The worker runtime still stays lock-free and policy-light. It does not resolve budgets or decide priorities itself. Instead it exposes the queue mode and the completion hook needed by package manifests and @plasius/gpu-performance to coordinate DAG-shaped workloads.

Package manifests should be treated as explicit DAG node definitions, not just loose hints. In practice that means:

  • multiple roots are allowed and expected,
  • manifest labels act as dependency ids,
  • priorities map to ready-queue lanes,
  • downstream jobs are unlocked only when every upstream dependency completes.

Package Integration Model

@plasius/gpu-worker is the preferred execution plane for discrete GPU work across current and future @plasius/gpu-* compute packages.

Package authors should:

  • register stable worker job types for each effect family,
  • keep scheduling in terms of compact worklists and bounded dispatches,
  • expose priority, dependencies, and schedulerMode metadata in manifests when jobs form ordered DAG stages instead of a flat queue,
  • let @plasius/gpu-performance adjust worker budgets instead of building separate package-local governors,
  • expose optional local instrumentation through createWorkerLoop(..., { telemetry }) and route that into @plasius/gpu-debug when clients enable it.

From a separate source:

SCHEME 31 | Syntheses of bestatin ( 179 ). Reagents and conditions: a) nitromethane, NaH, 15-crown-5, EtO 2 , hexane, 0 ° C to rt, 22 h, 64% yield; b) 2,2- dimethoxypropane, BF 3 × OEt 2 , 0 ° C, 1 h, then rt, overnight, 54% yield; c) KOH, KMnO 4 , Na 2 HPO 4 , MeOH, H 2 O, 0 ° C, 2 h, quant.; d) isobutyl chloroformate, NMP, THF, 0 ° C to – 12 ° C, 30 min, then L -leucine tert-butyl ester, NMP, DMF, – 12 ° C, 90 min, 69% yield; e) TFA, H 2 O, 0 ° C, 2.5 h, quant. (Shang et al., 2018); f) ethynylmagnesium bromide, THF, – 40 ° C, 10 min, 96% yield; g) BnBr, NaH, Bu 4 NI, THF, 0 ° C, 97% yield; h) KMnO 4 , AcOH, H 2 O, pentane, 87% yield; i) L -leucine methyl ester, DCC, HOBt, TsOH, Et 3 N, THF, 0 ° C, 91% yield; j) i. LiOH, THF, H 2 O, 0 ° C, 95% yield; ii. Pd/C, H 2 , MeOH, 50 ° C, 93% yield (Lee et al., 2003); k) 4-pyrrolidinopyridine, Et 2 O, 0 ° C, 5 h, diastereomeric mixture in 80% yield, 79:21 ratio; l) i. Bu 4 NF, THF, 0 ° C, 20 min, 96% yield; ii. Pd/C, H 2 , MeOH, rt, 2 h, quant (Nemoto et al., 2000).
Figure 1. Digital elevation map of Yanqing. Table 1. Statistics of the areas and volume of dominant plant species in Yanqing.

This pattern is intended to scale across post-processing, cloth, fluids, lighting refresh, voxel generation, and additional GPU job families without splitting scheduling policy across packages.

Demo

The demo enqueues physics and render jobs on the GPU, builds per-type worklists, runs the physics kernel, and uses an indirect draw for the particle pass. Install dependencies first so the lock-free queue package is available for the browser import map.

npm install
npm run demo

Then open http://localhost:8000/demo/.

HTTPS demo

WebGPU requires a secure context. For non-localhost access, run the HTTPS demo server.

mkdir -p demo/certs
mkcert -key-file demo/certs/localhost-key.pem -cert-file demo/certs/localhost.pem localhost 127.0.0.1 ::1
# or
openssl req -x509 -newkey rsa:2048 -nodes -keyout demo/certs/localhost-key.pem -out demo/certs/localhost.pem -days 365 -subj "/CN=localhost" -addext "subjectAltName=DNS:localhost,IP:127.0.0.1"
npm run demo:https

Then open https://localhost:8443/demo/. If you use a different hostname/IP, generate a certificate for that name and set DEMO_HOST, DEMO_PORT, DEMO_TLS_CERT, and DEMO_TLS_KEY as needed.

Build Outputs

npm run build emits dist/index.js, dist/index.cjs, and dist/worker.wgsl.

Development Checks

npm run lint
npm run typecheck
npm run test:coverage
npm run build
npm run pack:check

Files

  • demo/index.html: Loads the WebGPU demo.
  • demo/main.js: WebGPU setup, queue jobs, physics worklists, and indirect draw.
  • demo/jobs/common.wgsl: Shared WGSL definitions for demo jobs.
  • demo/jobs/physics.job.wgsl: Physics job kernel (worklist + integration).
  • demo/jobs/render.job.wgsl: Render job kernel (worklist + indirect args).
  • src/worker.wgsl: Minimal worker entry point template (dequeue + process_job hook).
  • src/index.js: Helper functions to load/assemble WGSL.
  • docs/adrs/*: architectural decisions for worker runtime and scheduling.
  • docs/tdrs/*: technical design records for multi-package worker integration.
  • docs/design/*: design notes for package integration, DAG queue modes, and future expansion.

Job shape

Jobs are variable-length payloads stored in a caller-managed buffer. Each job supplies job_type, payload_offset, and payload_words metadata plus a payload stored in the input payload buffer. For simple cases, use a single-word payload containing an index into your workload array.

Set output_stride in queue params to the maximum payload size you want copied out for a job; job_type can be used by schedulers to route work to different kernels. The queue mirrors input metadata into output_jobs and optionally copies payloads into output_payloads.